We couldn’t modify the DNSSEC entry. Of course, being technical, we took a look to try to understand what was going wrong, but the server for their API calls was simply returning a 500 Internal Server error. Without modifying/deleting the DNSSEC entry, our domain wouldn’t be propagated on all the largest DNS servers. Those servers all return that our domain is non-existent. Ok, slight panic, but we can just revert the nameserver change right?

Wrong

That was also broken. Same 500 Internal Server errors when modifying those. In fact, the only thing we could modify in the dashboard was existing basic (TXT/CNAME) DNS records.

Passing the blame

We contacted support who told us they can’t do anything without Google verifying our ownership of this domain. I explained that they now owned the domain and Google could do nothing about this, and asked to be escalated to tier 2 support, as this had become more urgent. Again, Google needs to verify things, contact Google. 

I contacted Google, who were incredibly helpful but basically said what I had already told Squarespace. They are no longer resellers of this domain or at all responsible for it, the transfer has happened and it is out of their hands. I went back to Squarespace with that, and was finally escalated to tier 2 support. To their credit they immediately saw that something was wrong, and offered to fix it, if I verified that I was an admin. I did this, and then another support agent change, again acknowledging the issue, and again escalating, this time thankfully to engineering. I was also told that there is no ETA and we just have to wait. This is where we are now. No resolution, the faslet.me is still down, emails are bouncing. 

Damages

While we’re very lucky that this wasn’t the domain that our API is on (that is thankfully on AWS already), we are definitely losing business to this. We’ve received messages via LinkedIN asking if we’re still in business. We also presented at an event on Thursday, but couldn’t send people to our demo booking pages. This has almost certainly cost us tens of thousands of euros. And I know we’re not alone here (check r/squarespace, or the latest Trustpilot reviews). A few poor redditors had domains disappear on them! And the complaint is consistent, the customer service is awful.

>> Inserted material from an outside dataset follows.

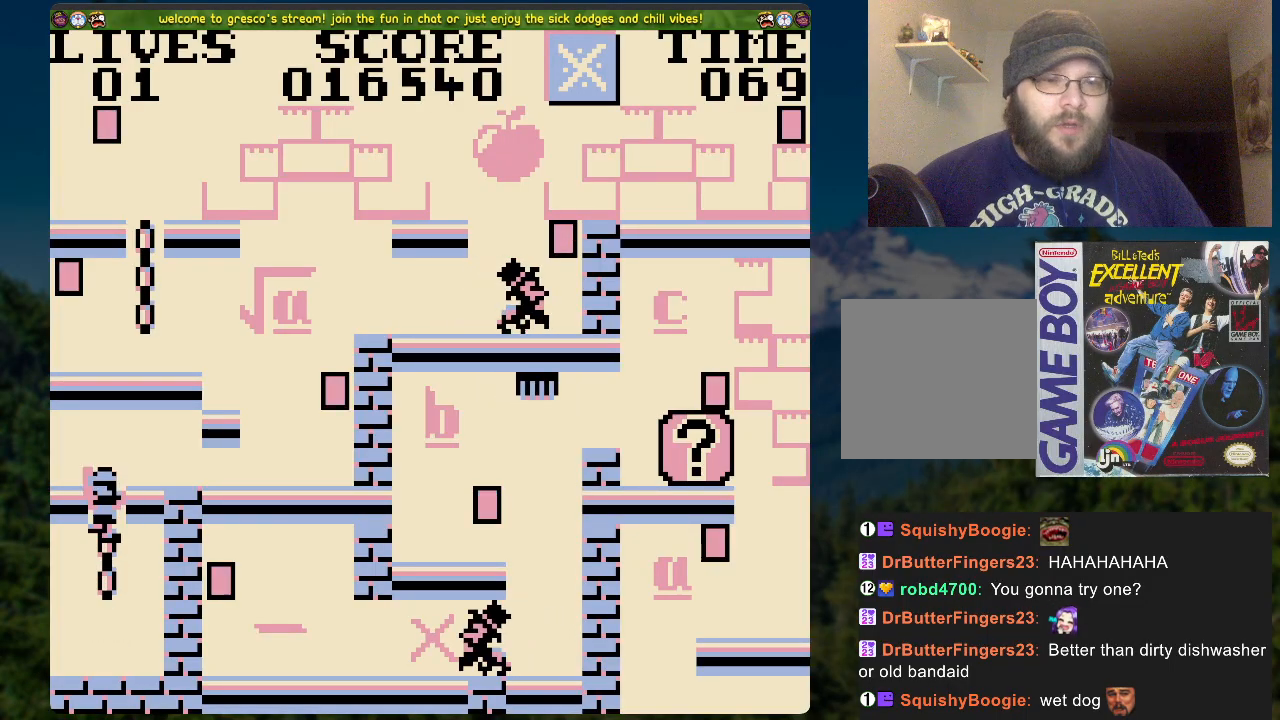
{"buttons": ["A", "DPAD_RIGHT"], "left_stick": "center", "right_stick": "center", "events": [[33, "DPAD_RIGHT", "down"], [50, "DPAD_UP", "up"], [502, "A", "down"]]}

Take-aways & Support training

Almost immediately, we discussed the support, and started using this as an example of what not to do

Firstly, make your customer feel like they’re being listened to. Always acknowledge their problem. Even in the cases where they didn’t read the documentation or did something wrong, a major part of being a support engineer is to make the customer feel like you understand them and are on their side. I was made to feel like I was at fault for not reading documentation even though the documentation was not correct. Never do this.

Secondly, if a customer is technical, and your support is non-technical first line support, escalate them immediately if you can’t answer their query. My email thread with Squarespace is 42 (and counting) emails. At least 20 of them would be gone if I had been escalated on email number 3.

Now we’re in a waiting game. Thankfully on the weekend we were less likely to get buy-intended traffic (as a B2B offering), but if this isn’t resolved by Tuesday (tomorrow as of posting), we’re going to change our website domain and start over again. Thankfully we already own some alternatives, and just need to set up our website host properly. We’re also going to consult some legal experts to work out what compensation we can request from Squarespace for this. And hopefully gather people who have been similarly impacted by this so that they take this seriously.